Given passage >>

Start of Block

_images/KUBE_SIPECAM_AWS.png

Cluster creation (first time only)

Kube SIPECAM cluster uses Kubernetes which is an open-source system for automating deployment, scaling, and management of containerized applications (see Kubernetes and Kubernetes github page ).

The nex steps follow kops and kops - Kubernetes Operations guides (another guide: Step Zero Kubernetes on AWS).

  1. Configure a domain and a subdomain with their respective hosted zones. For the following description Route 53 service of AWS was used to create domain conabio-route53.net and subdomain antares3.conabio-route53.net. Also a gossip based Kubernetes cluster can be used instead (see for example this issue ).

  2. Install same versions of kops and kubectl. You can use a t2.micro ec2 instance with AMI Ubuntu 20.04 LTS and a role attached to it with AmazonEc2FullAccess to install this tools and label it with the next bash script:

Note: change region in next bash script where you deployed t2.micro instance

#!/bin/bash
##variables:
region=<region>
name_instance=deploy-k8s
shared_volume=/shared_volume
user=ubuntu
##System update
export DEBIAN_FRONTEND=noninteractive
apt-get update -yq
##Install awscli
apt-get install -y python3-pip && pip3 install --upgrade pip
pip3 install awscli --upgrade
##Tag instance
INSTANCE_ID=$(curl -s http://instance-data/latest/meta-data/instance-id)
PUBLIC_IP=$(curl -s http://instance-data/latest/meta-data/public-ipv4)
aws ec2 create-tags --resources $INSTANCE_ID --tag Key=Name,Value=$name_instance-$PUBLIC_IP --region=$region
##Set variables for completion of bash commands
echo "export LC_ALL=C.UTF-8" >> /home/$user/.profile
echo "export LANG=C.UTF-8" >> /home/$user/.profile
##Set variable mount_point
echo "export mount_point=$shared_volume" >> /home/$user/.profile
##Useful software for common operations
apt-get install -y nfs-common jq git htop nano
##Create shared volume
mkdir $shared_volume
##install docker for ubuntu:
apt-get install -y apt-transport-https ca-certificates curl software-properties-common
curl -fsSL https://download.docker.com/linux/ubuntu/gpg | sudo apt-key add -
add-apt-repository "deb [arch=amd64] https://download.docker.com/linux/ubuntu $(lsb_release -cs) stable"

End of Block

Work instructions >> Please summarize the cluster setup guide in two sentences. The listing that comes next has no connection to the cluster setup guide.

[Saved entries]
Start of Block

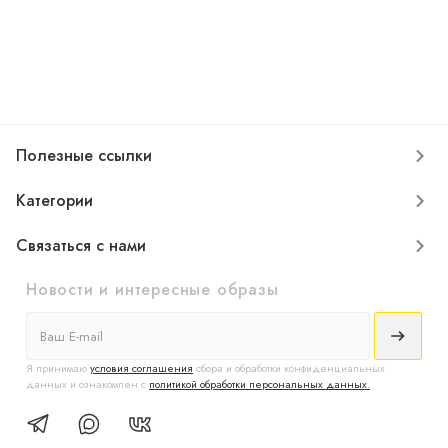
Полезные ссылки
Категории
Связаться с нами
Новости и интересные образы
Я принимаю
условия соглашения
сбора и обработки конфиденциальных
данных и ознакомлен с
политикой обработки персональных данных.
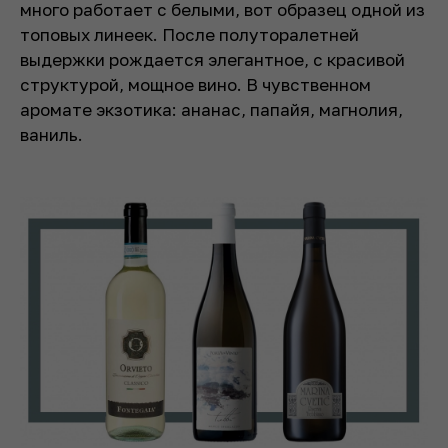
много работает с белыми, вот образец одной из
топовых линеек. После полуторалетней
выдержки рождается элегантное, с красивой
структурой, мощное вино. В чувственном
аромате экзотика: ананас, папайя, магнолия,
ваниль.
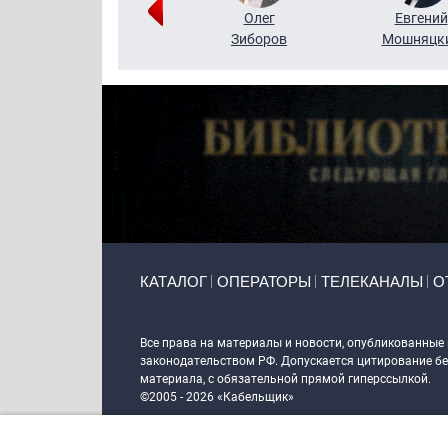
Григорий
Олег
Евгений
Кузин
Зиборов
Мошняцк
Primary links
КАТАЛОГ
ОПЕРАТОРЫ
ТЕЛЕКАНАЛЫ
О
Token Block
Все права на материалы и новости, опубликованные
законодательством РФ. Допускается цитирование без
материала, с обязательной прямой гиперссылкой.
©2005 - 2026 «Кабельщик»
Политика сайта "Кабельщик" (интернет-адреса
www.c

End of Block

Solution >> The Kube SIPECAM cluster runs on Kubernetes, an open-source system for automating the deployment, scaling, and management of containerized applications, and its setup follows the kops guides. Creating it the first time means configuring a domain and subdomain with hosted zones (Route 53 was used, though a gossip-based cluster is an option) and then installing matching versions of kops and kubectl, for example on a t2.micro EC2 instance running Ubuntu 20.04 LTS, with a bash script that updates the system, installs awscli and other tools, tags the instance, and begins installing Docker.